▸ **Problem**:
Repeat the entries below verbatim, leaving out the pictures.

Extracted data entries

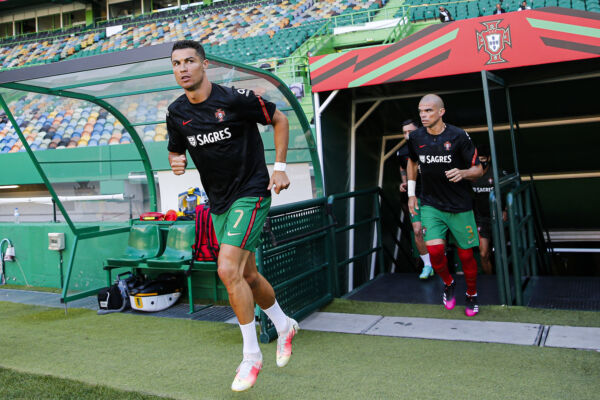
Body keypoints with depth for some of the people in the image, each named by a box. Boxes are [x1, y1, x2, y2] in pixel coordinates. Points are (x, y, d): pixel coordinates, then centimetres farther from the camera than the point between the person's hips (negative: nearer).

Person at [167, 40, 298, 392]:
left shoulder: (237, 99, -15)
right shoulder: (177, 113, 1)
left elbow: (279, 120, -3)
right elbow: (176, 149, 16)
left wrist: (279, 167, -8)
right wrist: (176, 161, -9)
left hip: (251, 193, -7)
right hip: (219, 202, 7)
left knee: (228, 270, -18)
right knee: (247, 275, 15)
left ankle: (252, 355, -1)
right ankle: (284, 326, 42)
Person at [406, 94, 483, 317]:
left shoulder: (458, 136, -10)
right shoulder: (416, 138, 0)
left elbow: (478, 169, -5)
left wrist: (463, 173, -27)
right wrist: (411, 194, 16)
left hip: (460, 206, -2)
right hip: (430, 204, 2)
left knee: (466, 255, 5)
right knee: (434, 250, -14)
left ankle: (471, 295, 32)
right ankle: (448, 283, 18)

▸ **Expected output**:
Body keypoints with depth for some of the people in the image, each named by a box. Boxes are [x1, y1, x2, y2] in pixel coordinates. Points are (x, y, d): pixel coordinates, then centimetres farther from the camera than the point between the person's hips (negative: nearer).

Person at [167, 40, 298, 392]:
left shoulder: (237, 99, -15)
right shoulder: (177, 113, 1)
left elbow: (279, 120, -3)
right elbow: (176, 149, 16)
left wrist: (279, 167, -8)
right wrist: (176, 161, -9)
left hip: (251, 193, -7)
right hip: (219, 202, 7)
left knee: (228, 270, -18)
right knee: (247, 275, 15)
left ankle: (252, 355, -1)
right ankle: (284, 326, 42)
Person at [406, 94, 483, 317]:
left shoulder: (458, 136, -10)
right shoulder: (416, 138, 0)
left elbow: (478, 169, -5)
left wrist: (463, 173, -27)
right wrist: (411, 194, 16)
left hip: (460, 206, -2)
right hip: (430, 204, 2)
left knee: (466, 255, 5)
right knee: (434, 250, -14)
left ankle: (471, 295, 32)
right ankle: (448, 283, 18)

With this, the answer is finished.